Reading, Writing, Speaking and Listening. These are your four primary communication skills.

Two of them, writing and speaking, are your productive skills. As a sender, these are the skills you use to get your message across. These most often used for business in your e-mail, letters and reports and in your business presentations and discussions. The other two skills, reading and listening, are your receptive skills. As a receiver, you use these to comprehend the messages that you’re sent. In business, you use these skills whenever you open your e-mail, retrieve information online, or sit in the audience for someone else’s presentation.

Many self-improvement books and professional development courses are available to help us improve our business communication skills. However, have you noticed that most of what’s out there is skewed towards improving your productive skills?

For example, many of you have attended a business presentation skills course, or maybe you’re a member of Toastmasters, learning how to improve your public speaking. Others may have been through a business writing course, or maybe you’ve purchased a book of model business letters. A menu of options is available to help us improve our productive skills.

But, what about our receptive skills? When was the last time you had any formal training in reading? Probably back in secondary school. Okay, some of you may have been to a speed-reading course and others may belong to book clubs encouraging you to read more critically, but this hardly qualifies as improving reading as a business communication skill.

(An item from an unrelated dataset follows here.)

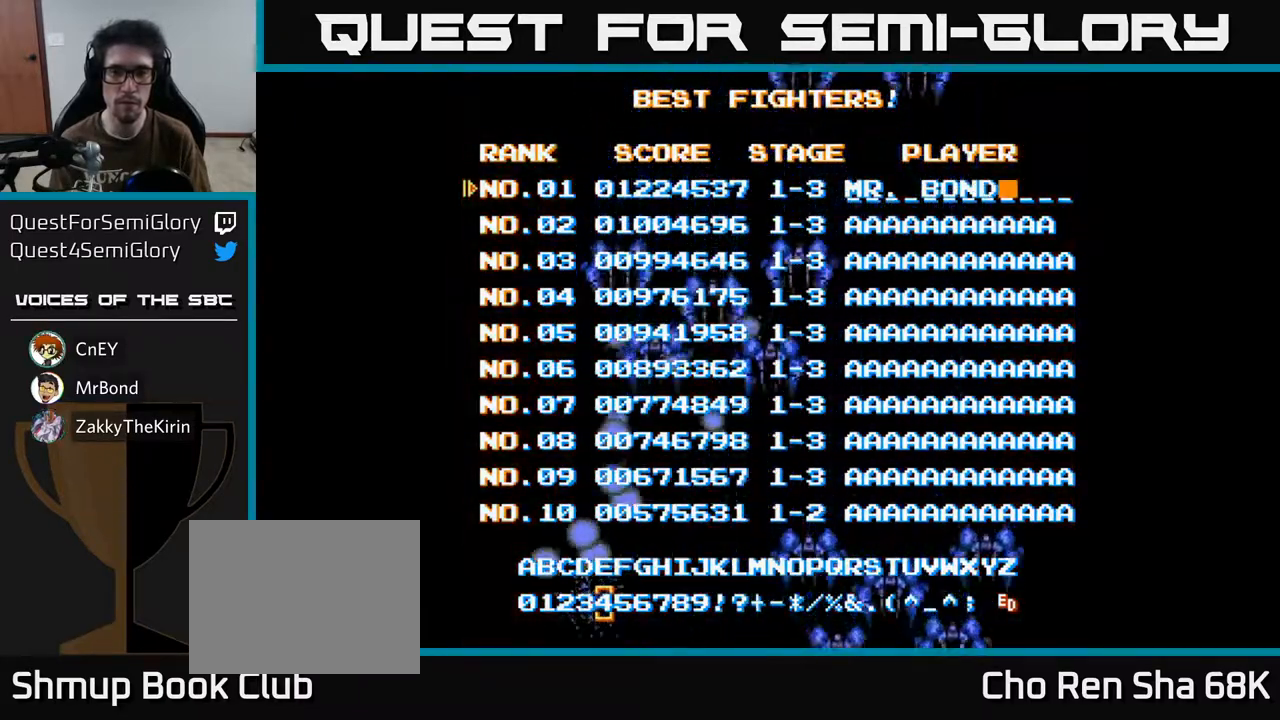
{"buttons": ["DPAD_RIGHT"], "left_stick": "center", "right_stick": "center", "events": []}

Listening fares even worse. How many of you remember receiving any formal training in listening at all? Do you remember anything from school? Have you ever attended a corporate training program in executive listening skills? Have you read – or have you even found – a good book on improving your listening skills?

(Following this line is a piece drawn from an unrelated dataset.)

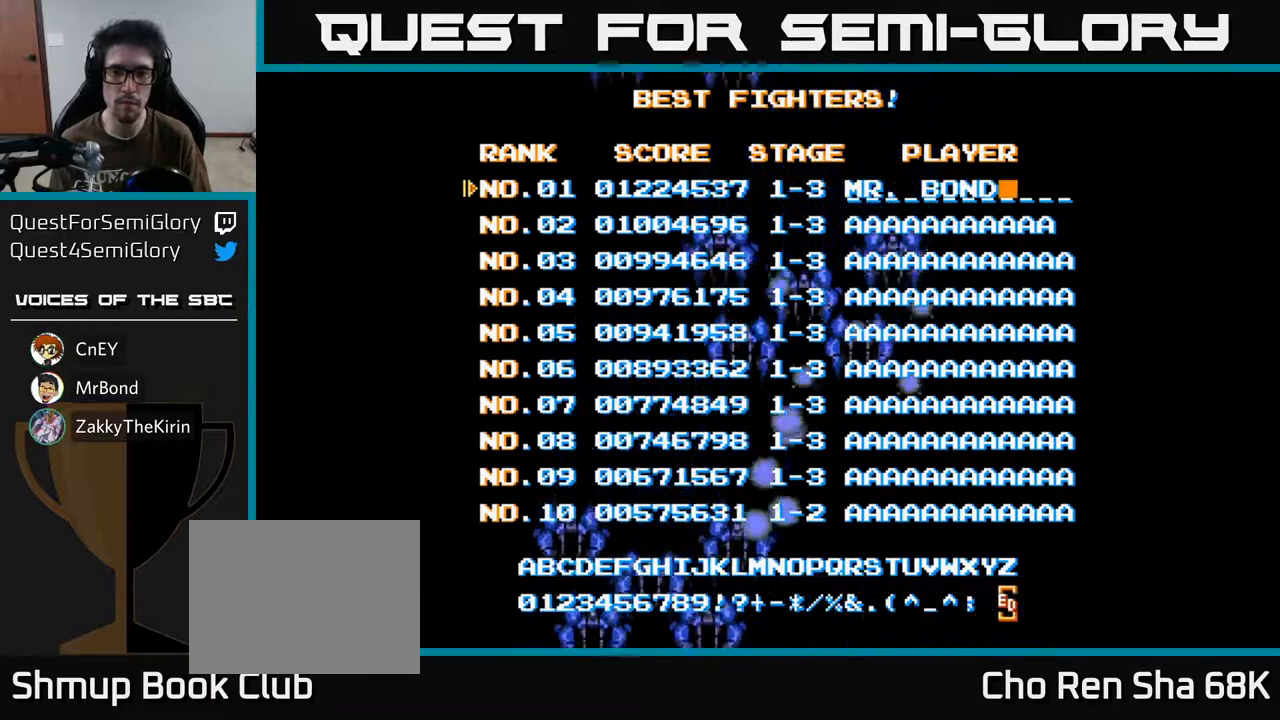
{"buttons": [], "left_stick": "center", "right_stick": "center", "events": [[67, "A", "down"], [117, "A", "up"]]}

The fact is, although listening is the communication skill we use most often on our jobs, it’s the one were least likely to receive any training in. We take it for granted that if we can hear, we can listen.

But hearing is as different from listening as eating is from digestion. What you hear must be processed, evaluated and responded to. The more thorough and critical your evaluation is, the more appropriate your response will be.

Practice this. Listen to what you are hearing. Listening is the most critical business communication skill. And like any other skill, the more you practice, the sharper you become.